A cannonball howled through the air overhead and smashed into something made of brick or stone. “There goes some more old junk!” The woman with the scar sounded gleeful. To her, it might have been a joke.

The gray-haired woman nodded. “Somebody'll need a new house or a new shop,” she said. “I hope it's somebody rich.”

“Because they can afford it better?” Amanda asked.

“No, by Jupiter!” The gray-haired woman kicked at the cobblestones. “Because poor folks like me always get it in the neck. Let the rich fools find out what it's like to do without.”

Several of the other women waiting their turn at the fountain nodded or spoke up in favor of that. But then one of them said, “If the Lietuvans pounded the walls the way they're pounding the city, we'd have more to worry about.”

“Maybe they want to scare us into surrendering,” the gray-haired woman said.

“Good luck!” Three women said it at the same time. The one with the burn scar added, “You have to be crazy to surrender to the barbarians.”

“Crazy or starving!” another woman put in.

“Even if you're starving, you have to be crazy,” the scarred woman said.

“What do the Lietuvans say about us?” Amanda asked.

Like her remark about saving old buildings, that one got less understanding than she would have wanted.
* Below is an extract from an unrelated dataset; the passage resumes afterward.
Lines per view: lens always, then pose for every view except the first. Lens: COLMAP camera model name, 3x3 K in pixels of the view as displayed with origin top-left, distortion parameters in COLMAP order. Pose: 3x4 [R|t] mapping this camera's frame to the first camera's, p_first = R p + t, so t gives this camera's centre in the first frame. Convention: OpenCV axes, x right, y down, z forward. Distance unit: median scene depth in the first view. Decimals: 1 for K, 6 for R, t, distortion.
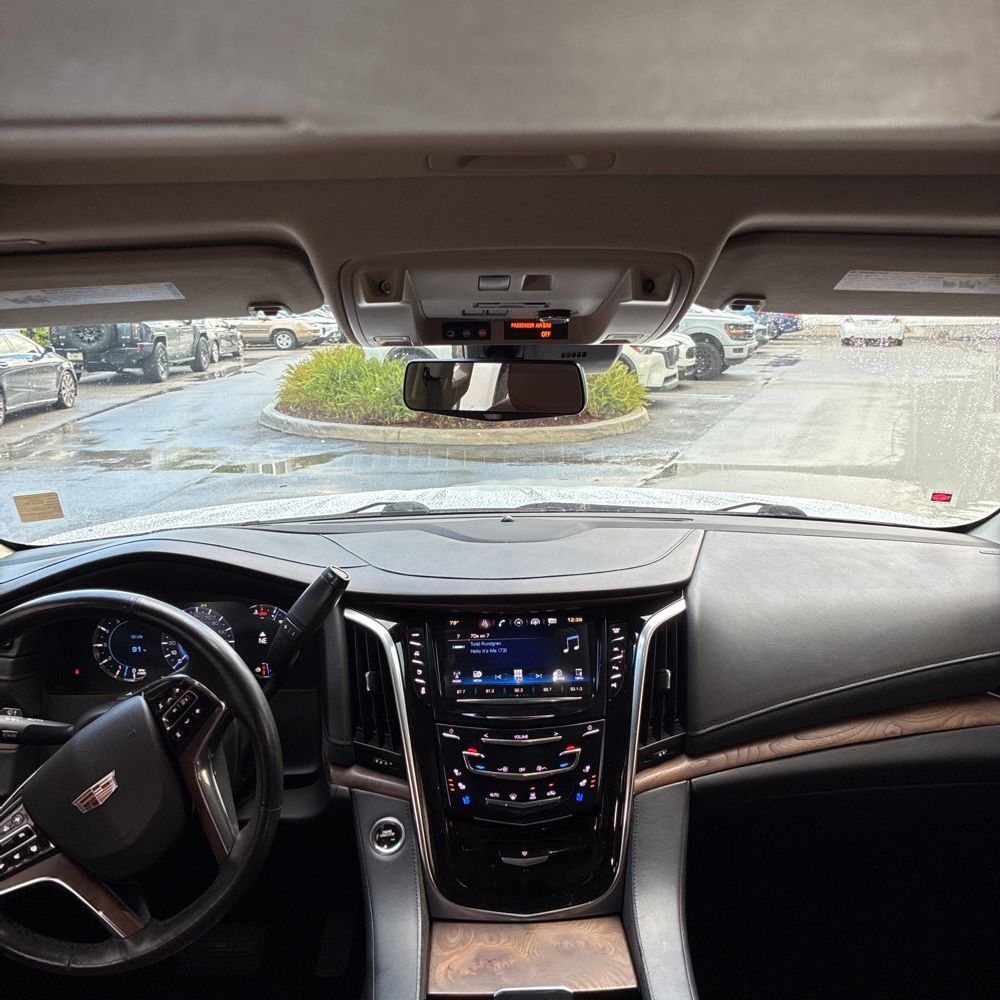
lens RADIAL K [[1012.6, 0, 505.7], [0, 1012.6, 496.8], [0, 0, 1]] dist [0.012947, 0.000634]
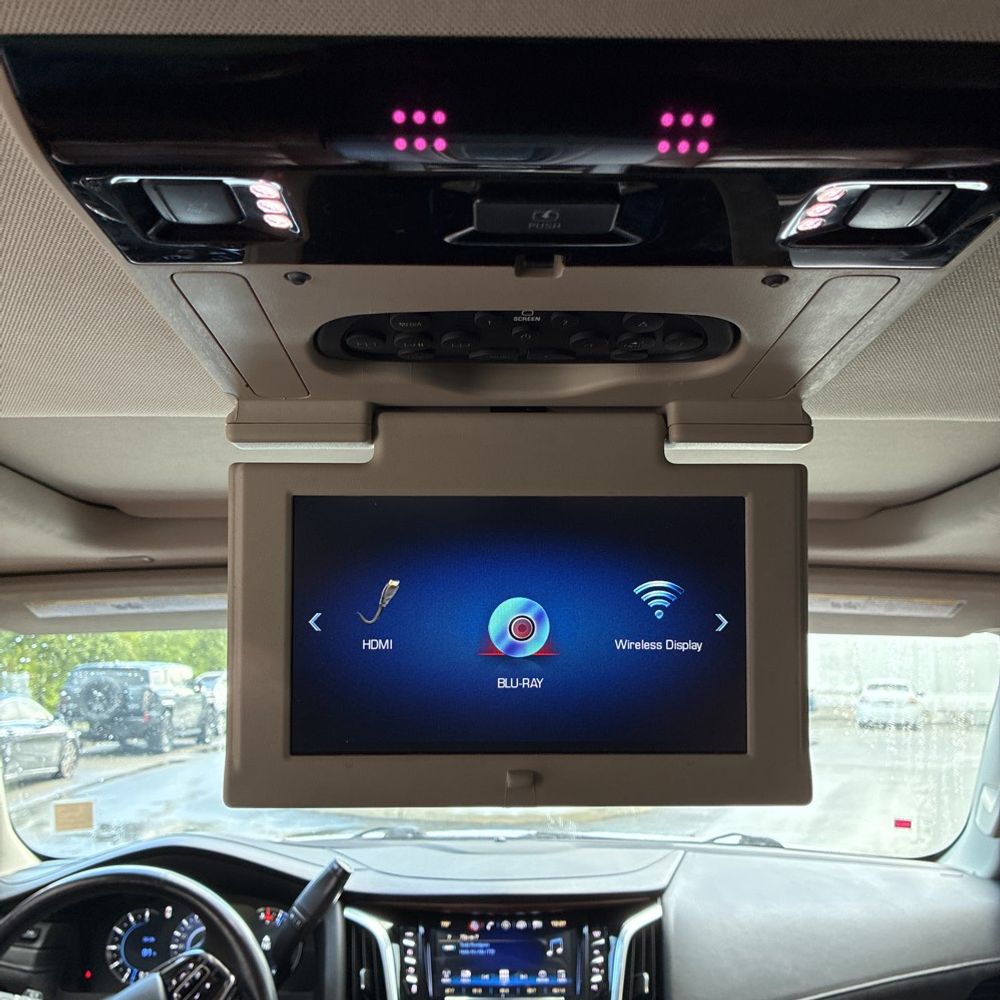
lens RADIAL K [[1041.1, 0, 500.0], [0, 1041.1, 500.0], [0, 0, 1]] dist [0.011529, -0.010596]
pose [[0.999759, 0.010595, -0.019237, 0.023588], [-0.016788, 0.933432, -0.358361, 0.101895], [0.014160, 0.358598, 0.933385, -0.199889]]
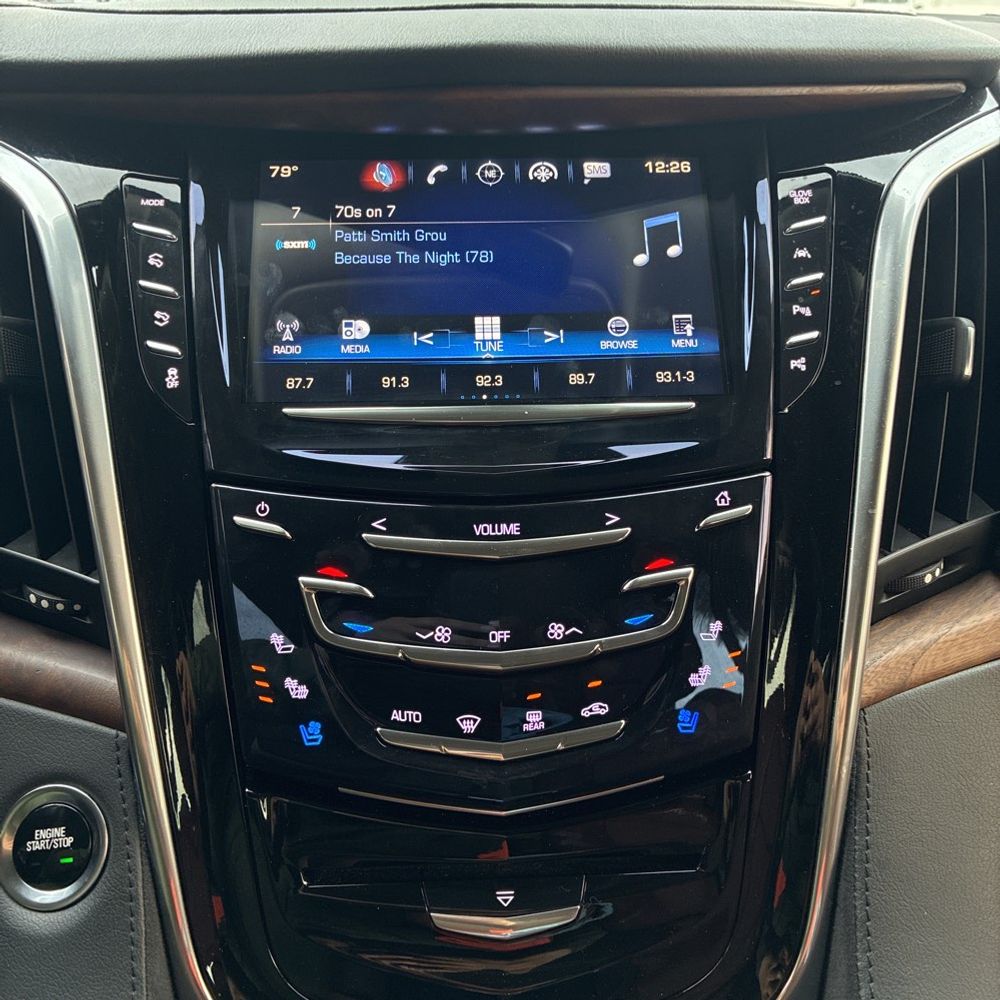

The women around the fountain didn't know what the Lietuvans said. Not only that, they didn't care. King Kuzmickas' subjects were the enemy, and that was that. “I hope they come down with smallpox,” one said.

“I hope they come down with the plague,“ another said, overtrumping.

Everyone shuddered at that. This world had never known a plague outbreak as bad as the Black Death of the fourteenth century. It had seen several smaller ones over the years, though-plenty to make people afraid of the disease. Amanda and Jeremy had antibiotics to protect them if plague ever came to Polisso. The locals weren't so lucky.

Cannon on the wall boomed. They were trying to knock out the guns the Lietuvans were using. It wasn't easy, though. The trenches the Lietuvans dug so they could get their cannon closer and closer to Polisso didn't come right toward the city. If they had, cannonballs shot from the walls could have bounced along them and wrecked guns moving forward.